◆ To-do item ◆
Copy the entries below, swapping each "Hamburg" for "Hannover" and leaving everything else untouched.

◆ Provided information ◆
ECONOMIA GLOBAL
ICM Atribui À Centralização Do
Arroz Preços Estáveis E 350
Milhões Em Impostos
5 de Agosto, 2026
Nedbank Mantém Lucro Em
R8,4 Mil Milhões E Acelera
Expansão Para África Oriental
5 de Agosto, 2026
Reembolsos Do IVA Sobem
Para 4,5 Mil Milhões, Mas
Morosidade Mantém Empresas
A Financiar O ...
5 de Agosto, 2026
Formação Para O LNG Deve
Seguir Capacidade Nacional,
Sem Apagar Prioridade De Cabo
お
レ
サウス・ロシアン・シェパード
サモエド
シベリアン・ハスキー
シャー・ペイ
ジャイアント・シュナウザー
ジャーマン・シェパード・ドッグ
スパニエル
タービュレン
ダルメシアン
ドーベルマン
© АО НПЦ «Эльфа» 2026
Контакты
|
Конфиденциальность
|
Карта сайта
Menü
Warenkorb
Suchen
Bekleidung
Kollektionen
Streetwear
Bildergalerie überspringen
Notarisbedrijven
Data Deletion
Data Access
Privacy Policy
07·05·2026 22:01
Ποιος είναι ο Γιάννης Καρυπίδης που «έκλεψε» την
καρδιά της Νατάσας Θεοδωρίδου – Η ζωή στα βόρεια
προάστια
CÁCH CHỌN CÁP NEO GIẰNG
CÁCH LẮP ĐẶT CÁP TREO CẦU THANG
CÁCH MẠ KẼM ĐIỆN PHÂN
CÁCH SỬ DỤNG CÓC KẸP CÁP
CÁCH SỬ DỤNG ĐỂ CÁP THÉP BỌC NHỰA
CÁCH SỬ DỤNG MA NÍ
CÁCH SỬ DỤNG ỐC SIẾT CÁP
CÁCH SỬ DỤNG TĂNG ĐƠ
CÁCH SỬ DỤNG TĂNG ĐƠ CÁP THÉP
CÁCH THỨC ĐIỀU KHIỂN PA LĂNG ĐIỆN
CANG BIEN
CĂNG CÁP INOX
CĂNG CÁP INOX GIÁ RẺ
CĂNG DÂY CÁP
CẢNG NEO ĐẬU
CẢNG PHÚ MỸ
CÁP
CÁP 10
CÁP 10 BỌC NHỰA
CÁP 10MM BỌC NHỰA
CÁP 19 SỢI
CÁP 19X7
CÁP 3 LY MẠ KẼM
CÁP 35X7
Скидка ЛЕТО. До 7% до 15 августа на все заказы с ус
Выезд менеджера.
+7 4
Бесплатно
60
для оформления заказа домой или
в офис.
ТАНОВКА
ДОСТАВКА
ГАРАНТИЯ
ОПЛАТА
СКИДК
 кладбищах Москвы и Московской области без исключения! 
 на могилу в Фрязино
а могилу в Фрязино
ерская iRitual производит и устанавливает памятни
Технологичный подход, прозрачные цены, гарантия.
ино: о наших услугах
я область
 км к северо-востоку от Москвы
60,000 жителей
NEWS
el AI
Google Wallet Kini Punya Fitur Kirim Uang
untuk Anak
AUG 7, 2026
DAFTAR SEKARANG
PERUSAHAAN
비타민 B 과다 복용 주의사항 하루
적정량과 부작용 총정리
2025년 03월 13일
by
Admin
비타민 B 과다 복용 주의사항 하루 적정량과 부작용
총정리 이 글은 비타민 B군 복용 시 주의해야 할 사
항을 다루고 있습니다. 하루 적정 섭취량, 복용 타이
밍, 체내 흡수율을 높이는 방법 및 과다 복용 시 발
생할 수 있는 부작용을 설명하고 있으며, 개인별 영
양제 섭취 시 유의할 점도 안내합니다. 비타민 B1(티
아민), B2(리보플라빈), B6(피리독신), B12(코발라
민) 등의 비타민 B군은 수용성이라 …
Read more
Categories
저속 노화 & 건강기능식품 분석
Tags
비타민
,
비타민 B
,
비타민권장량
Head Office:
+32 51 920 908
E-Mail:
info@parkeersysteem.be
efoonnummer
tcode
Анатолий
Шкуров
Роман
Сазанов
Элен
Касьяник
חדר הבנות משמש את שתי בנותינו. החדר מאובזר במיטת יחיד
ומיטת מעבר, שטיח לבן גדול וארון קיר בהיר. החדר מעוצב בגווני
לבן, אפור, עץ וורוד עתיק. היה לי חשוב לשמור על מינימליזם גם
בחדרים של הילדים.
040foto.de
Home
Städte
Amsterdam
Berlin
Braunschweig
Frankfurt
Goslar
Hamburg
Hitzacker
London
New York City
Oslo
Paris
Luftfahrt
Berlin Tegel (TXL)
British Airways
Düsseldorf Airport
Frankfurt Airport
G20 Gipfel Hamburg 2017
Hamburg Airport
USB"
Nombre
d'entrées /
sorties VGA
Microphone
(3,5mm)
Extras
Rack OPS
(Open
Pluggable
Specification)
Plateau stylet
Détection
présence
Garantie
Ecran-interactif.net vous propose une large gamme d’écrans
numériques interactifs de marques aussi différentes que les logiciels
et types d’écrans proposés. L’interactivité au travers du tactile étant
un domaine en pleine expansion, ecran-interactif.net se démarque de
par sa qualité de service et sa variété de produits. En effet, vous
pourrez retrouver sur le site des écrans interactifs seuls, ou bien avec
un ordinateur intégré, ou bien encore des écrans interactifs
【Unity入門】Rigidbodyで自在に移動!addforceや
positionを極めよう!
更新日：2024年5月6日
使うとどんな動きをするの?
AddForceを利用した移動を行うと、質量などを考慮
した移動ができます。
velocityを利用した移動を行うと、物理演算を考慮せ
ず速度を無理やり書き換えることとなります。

◆ Reply ◆
ECONOMIA GLOBAL
ICM Atribui À Centralização Do
Arroz Preços Estáveis E 350
Milhões Em Impostos
5 de Agosto, 2026
Nedbank Mantém Lucro Em
R8,4 Mil Milhões E Acelera
Expansão Para África Oriental
5 de Agosto, 2026
Reembolsos Do IVA Sobem
Para 4,5 Mil Milhões, Mas
Morosidade Mantém Empresas
A Financiar O ...
5 de Agosto, 2026
Formação Para O LNG Deve
Seguir Capacidade Nacional,
Sem Apagar Prioridade De Cabo
お
レ
サウス・ロシアン・シェパード
サモエド
シベリアン・ハスキー
シャー・ペイ
ジャイアント・シュナウザー
ジャーマン・シェパード・ドッグ
スパニエル
タービュレン
ダルメシアン
ドーベルマン
© АО НПЦ «Эльфа» 2026
Контакты
|
Конфиденциальность
|
Карта сайта
Menü
Warenkorb
Suchen
Bekleidung
Kollektionen
Streetwear
Bildergalerie überspringen
Notarisbedrijven
Data Deletion
Data Access
Privacy Policy
07·05·2026 22:01
Ποιος είναι ο Γιάννης Καρυπίδης που «έκλεψε» την
καρδιά της Νατάσας Θεοδωρίδου – Η ζωή στα βόρεια
προάστια
CÁCH CHỌN CÁP NEO GIẰNG
CÁCH LẮP ĐẶT CÁP TREO CẦU THANG
CÁCH MẠ KẼM ĐIỆN PHÂN
CÁCH SỬ DỤNG CÓC KẸP CÁP
CÁCH SỬ DỤNG ĐỂ CÁP THÉP BỌC NHỰA
CÁCH SỬ DỤNG MA NÍ
CÁCH SỬ DỤNG ỐC SIẾT CÁP
CÁCH SỬ DỤNG TĂNG ĐƠ
CÁCH SỬ DỤNG TĂNG ĐƠ CÁP THÉP
CÁCH THỨC ĐIỀU KHIỂN PA LĂNG ĐIỆN
CANG BIEN
CĂNG CÁP INOX
CĂNG CÁP INOX GIÁ RẺ
CĂNG DÂY CÁP
CẢNG NEO ĐẬU
CẢNG PHÚ MỸ
CÁP
CÁP 10
CÁP 10 BỌC NHỰA
CÁP 10MM BỌC NHỰA
CÁP 19 SỢI
CÁP 19X7
CÁP 3 LY MẠ KẼM
CÁP 35X7
Скидка ЛЕТО. До 7% до 15 августа на все заказы с ус
Выезд менеджера.
+7 4
Бесплатно
60
для оформления заказа домой или
в офис.
ТАНОВКА
ДОСТАВКА
ГАРАНТИЯ
ОПЛАТА
СКИДК
 кладбищах Москвы и Московской области без исключения! 
 на могилу в Фрязино
а могилу в Фрязино
ерская iRitual производит и устанавливает памятни
Технологичный подход, прозрачные цены, гарантия.
ино: о наших услугах
я область
 км к северо-востоку от Москвы
60,000 жителей
NEWS
el AI
Google Wallet Kini Punya Fitur Kirim Uang
untuk Anak
AUG 7, 2026
DAFTAR SEKARANG
PERUSAHAAN
비타민 B 과다 복용 주의사항 하루
적정량과 부작용 총정리
2025년 03월 13일
by
Admin
비타민 B 과다 복용 주의사항 하루 적정량과 부작용
총정리 이 글은 비타민 B군 복용 시 주의해야 할 사
항을 다루고 있습니다. 하루 적정 섭취량, 복용 타이
밍, 체내 흡수율을 높이는 방법 및 과다 복용 시 발
생할 수 있는 부작용을 설명하고 있으며, 개인별 영
양제 섭취 시 유의할 점도 안내합니다. 비타민 B1(티
아민), B2(리보플라빈), B6(피리독신), B12(코발라
민) 등의 비타민 B군은 수용성이라 …
Read more
Categories
저속 노화 & 건강기능식품 분석
Tags
비타민
,
비타민 B
,
비타민권장량
Head Office:
+32 51 920 908
E-Mail:
info@parkeersysteem.be
efoonnummer
tcode
Анатолий
Шкуров
Роман
Сазанов
Элен
Касьяник
חדר הבנות משמש את שתי בנותינו. החדר מאובזר במיטת יחיד
ומיטת מעבר, שטיח לבן גדול וארון קיר בהיר. החדר מעוצב בגווני
לבן, אפור, עץ וורוד עתיק. היה לי חשוב לשמור על מינימליזם גם
בחדרים של הילדים.
040foto.de
Home
Städte
Amsterdam
Berlin
Braunschweig
Frankfurt
Goslar
Hannover
Hitzacker
London
New York City
Oslo
Paris
Luftfahrt
Berlin Tegel (TXL)
British Airways
Düsseldorf Airport
Frankfurt Airport
G20 Gipfel Hannover 2017
Hannover Airport
USB"
Nombre
d'entrées /
sorties VGA
Microphone
(3,5mm)
Extras
Rack OPS
(Open
Pluggable
Specification)
Plateau stylet
Détection
présence
Garantie
Ecran-interactif.net vous propose une large gamme d’écrans
numériques interactifs de marques aussi différentes que les logiciels
et types d’écrans proposés. L’interactivité au travers du tactile étant
un domaine en pleine expansion, ecran-interactif.net se démarque de
par sa qualité de service et sa variété de produits. En effet, vous
pourrez retrouver sur le site des écrans interactifs seuls, ou bien avec
un ordinateur intégré, ou bien encore des écrans interactifs
【Unity入門】Rigidbodyで自在に移動!addforceや
positionを極めよう!
更新日：2024年5月6日
使うとどんな動きをするの?
AddForceを利用した移動を行うと、質量などを考慮
した移動ができます。
velocityを利用した移動を行うと、物理演算を考慮せ
ず速度を無理やり書き換えることとなります。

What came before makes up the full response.